Koussevitsky is renowned as a Sibelian. He, with Olin
Downes, was a staunch champion of the Finn and after the death of Kajanus
the UK Sibelius Society turned to Koussevitsky and Beecham to continue
the symphonies on record. He was also said to be amongst the most resolute
in the pursuit of the finally aborted Eighth Symphony; mind you many
people claimed to be dedicated pursuers of that particular grail.
Koussevitsky is not to be easily dismissed in Sibelius
however in the Second Symphony he equates sonority with a broad approach
to tempi and I do not feel that he keeps up the whipcrack tension in
the same way that say Beecham and Barbirolli (Chesky/RPO) do. This for
me almost recalls the Okko Kamu version on DG. The sonority of the Boston
violins and their clean articulation do impress as in the third and
fourth movements. Still and all, the over-pointed and overly deliberate
pace of the finale do not work for me.
Almost two years later and things improve a notch or
two for the Fifth Symphony although tempi become far too expansive in
the finale which needs a far more weighty swing than it gets here. If
you like your Sibelius very broad then this is for you. The tension
is stepped up at various points as at 5.58 in the first movement where
I have not previously heard the whispered icy strings driven with such
tension. Koussevitsky proves himself a master-builder in the heroic
tolling statements at 0714 (first movement). In the second movement
he is a shade too deliberate - almost four square. The brass irruptions
do not have the mordant grip of the most vital accounts.

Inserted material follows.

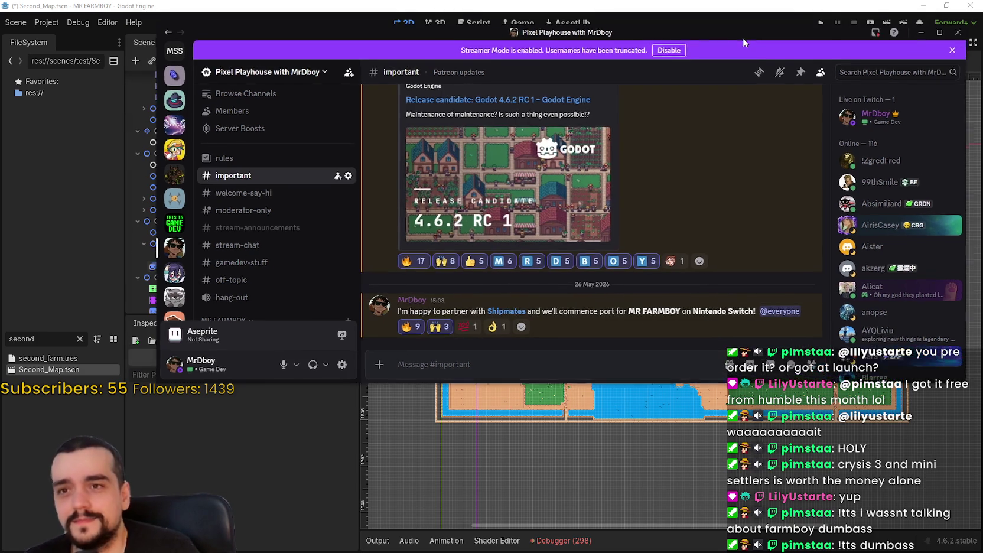
pyautogui.press('alt+Tab')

I should mention that Mark Obert-Thorn's documentation
gives the provenance of these recordings as Red Seal Scroll (2) and
Victor Gold label (5). The latter is slightly quieter in terms of background
burble. Oddly enough it seemed marginally to have intrinsically less
aural bite than the recording of the second.
I did a few spot checks with the 1990 Pearl 2CD set
(GEMM CDS 9408 - bronzed but still playing without problem at least
in the sample tracks I tried) which has the Boston Symphony and Koussevitsky
in the same two symphonies plus Swanwhite, Tapiola and
Pohjola's Daughter. This is with the famous Koussevitsky version
of Symphony No 7 (BBC Symphony). Once again the restoration engineer
was Mark Obert-Thorn. The end result was very similar except that the
speckling of small and vestigial clicks and crackles has been adeptly
stripped out in the Naxos transfer.
Superior documentation, as usual, from Naxos and the
authors are Ian Julier and Mark Obert-Thorn.
Mark Obert-Thorn has done well by the original material
wisely leaving alone the eminently ignorable gentle burble of surface
noise. The immediacy is completely uncompromised.
I have high hopes that Naxos might look at the rare
Sibelius on LP and 78. The early 1950s Rozhdestvensky and Hannikainen
on Melodiya should be worth looking out as should the Ormandy Minneapolis
1 and Kurt Sanderling's Sibelius with the Leningrad Phil on Melodiya.